Wednesday, May 14, 2008

Daughters of Suburbia


Lorraine Kenny, Daughters of Suburbia: Growing Up White, Middle Class, and Female (New Brunswick: Rutgers, 2000)

This "autoethnography" has Kenny returning to her Long Island hometown (Shoreham-Waring River) to follow eighth-grade girls around for a year. It is not a book about "self-esteem" or any other Reviving Ophelia-style trope, thank God - it's about how whiteness and middle-class-ness articulate themselves in the form of absence. Kenny intersperses chapters about the kids at SWR Middle School with chapters about famous cases of media attention to white girls from LI - Amy Fisher, Cheryl Pierson (who hired a friend to kill her abusive dad), and Emily Heinrichs (a former white supremacist and teenage mother whose chapter was perhaps the most interesting, as her story was represented so many different ways in the media).

The most interesting sections of this book for me were the ones on narrative and on "multiculturalism" in an all-white school. The chapter on stories that teenage girls tell about and to each other resonated with me very much (as did many of the things that Kenny discusses here). Kenny writes that girls are so obsessed with story because they lead such "normal" or "boring" (aka, non-racialized) lives. "Girls' wild stories make being normal possible," she writes (101).

The chapter on "multiculturalism" and its failures in an all-white context shows how the silences surrounding the real stakes of racial difference create situations in which white kids don't recognize their own privilege - and how these silences are created by the adults around them.

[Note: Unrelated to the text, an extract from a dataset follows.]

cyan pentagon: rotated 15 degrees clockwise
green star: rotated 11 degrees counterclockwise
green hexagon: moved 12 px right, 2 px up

Kenny describes how the kids from this school did an exchange with the kids from a blacker adjacent school, and how the real differences between the pedagogical styles, social systems, and infrastructure between the two schools, which could have been a fertile topic of discussion, were instead left to the kids to parse themselves (or not, as the case may be). Adult failures to explicate how being white is actually a subject position leave kids without a leg to stand on when it comes to discussing race.

Kenny is apparently now working for the ACLU, for their Reproductive Freedom project, though I couldn't find any more information on her online.